Successful cloning of an extinct species may lead to techniques and procedures to save currently endangered species. Examples include the Japanese ibis, the Chinese giant panda, the Australian hairy nosed wombat, and others.
There may even be successes with recently extinct animals such as the New Zealand moa and the Tasmanian thylacine, or marsupial wolf.
There is also the possibility of creating a frozen zoo for sperm, eggs, and cells of endangered species.
I’ll conclude with a statement by Salsberg: “With these procedural and ethical standards and safeguards in place, it is my belief that the benefits of resurrecting the mammoth can be fully realized, while minimizing or completely avoiding most, if not all, of the project’s harms and questionable applications.”3
A different perspective
A very different perspective, at least from the view of a North American, is shown by the following analogy: It can be demonstrated that humans had a hand in the North American extinction of the mammoths (and possibly other Pleistocene megafauna). There are numerous mammoth kill sites as evidence (although too few in the view of Grayson and Meltzer,7,8 who were rebutted by Fiedel and Haynes9).

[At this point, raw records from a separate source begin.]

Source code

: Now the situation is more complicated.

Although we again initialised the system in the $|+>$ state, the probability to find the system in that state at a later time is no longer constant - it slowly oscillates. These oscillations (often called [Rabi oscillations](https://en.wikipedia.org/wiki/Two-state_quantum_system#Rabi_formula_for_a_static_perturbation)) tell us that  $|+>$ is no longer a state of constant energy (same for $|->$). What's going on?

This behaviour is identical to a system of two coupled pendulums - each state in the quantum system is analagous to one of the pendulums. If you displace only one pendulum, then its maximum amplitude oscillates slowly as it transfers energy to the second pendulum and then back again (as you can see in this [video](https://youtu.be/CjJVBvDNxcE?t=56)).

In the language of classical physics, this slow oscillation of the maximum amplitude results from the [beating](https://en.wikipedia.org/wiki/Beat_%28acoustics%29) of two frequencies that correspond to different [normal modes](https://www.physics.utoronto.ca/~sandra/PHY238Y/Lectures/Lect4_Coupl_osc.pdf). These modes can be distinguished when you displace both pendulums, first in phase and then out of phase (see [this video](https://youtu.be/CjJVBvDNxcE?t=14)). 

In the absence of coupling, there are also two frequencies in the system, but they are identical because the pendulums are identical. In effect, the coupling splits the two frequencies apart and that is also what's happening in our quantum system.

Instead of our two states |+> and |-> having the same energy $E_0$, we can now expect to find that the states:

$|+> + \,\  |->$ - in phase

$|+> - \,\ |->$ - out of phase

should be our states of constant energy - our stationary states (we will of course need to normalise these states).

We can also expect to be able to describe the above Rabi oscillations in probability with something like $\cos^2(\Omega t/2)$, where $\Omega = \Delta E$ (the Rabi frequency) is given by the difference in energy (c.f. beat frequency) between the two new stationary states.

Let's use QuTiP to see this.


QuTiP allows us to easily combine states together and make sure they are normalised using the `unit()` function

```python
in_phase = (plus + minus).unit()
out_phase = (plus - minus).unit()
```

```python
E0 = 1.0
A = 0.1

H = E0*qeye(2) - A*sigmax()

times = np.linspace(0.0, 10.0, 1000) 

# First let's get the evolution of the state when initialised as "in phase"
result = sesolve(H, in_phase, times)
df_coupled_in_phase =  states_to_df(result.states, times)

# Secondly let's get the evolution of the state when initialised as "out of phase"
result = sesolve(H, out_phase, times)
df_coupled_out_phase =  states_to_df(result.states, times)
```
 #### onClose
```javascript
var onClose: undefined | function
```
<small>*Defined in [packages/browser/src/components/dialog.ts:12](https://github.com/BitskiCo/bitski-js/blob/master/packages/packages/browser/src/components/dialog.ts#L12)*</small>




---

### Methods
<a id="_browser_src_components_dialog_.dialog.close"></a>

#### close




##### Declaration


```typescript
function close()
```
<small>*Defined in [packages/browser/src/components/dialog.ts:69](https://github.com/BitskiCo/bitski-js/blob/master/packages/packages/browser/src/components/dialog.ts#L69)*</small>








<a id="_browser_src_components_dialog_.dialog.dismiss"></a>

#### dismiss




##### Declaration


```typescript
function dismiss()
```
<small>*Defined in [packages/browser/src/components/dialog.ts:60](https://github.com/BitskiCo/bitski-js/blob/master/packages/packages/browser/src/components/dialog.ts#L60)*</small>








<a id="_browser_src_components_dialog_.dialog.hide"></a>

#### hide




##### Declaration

Leaving that argument to stand, consider the following: In prehistoric and protohistoric North America there were many wolves (Canis lupis) and grizzly bears (Ursus horribilis). With the expansion of European settlers as farmers and ranchers, these carnivores were exterminated, or at least removed from large regions of western North America, often with the aid of national governments. Now, in the late 20th and early 21st centuries, wolves and grizzly bears are being reintroduced to former ranges, in spite of the opposition of farmers and ranchers, with the support and protection of national governments.
Conclusion: If two carnivores were exterminated from areas of western North America by humans and are now being reintroduced to old ranges, is there a moral, legal, ethical, or environmental difference from the proposed reintroduction (albeit by cloning) of an extinct herbivore (mammoth), which can be demonstrated to have been driven to extinction (at least in part) by humans?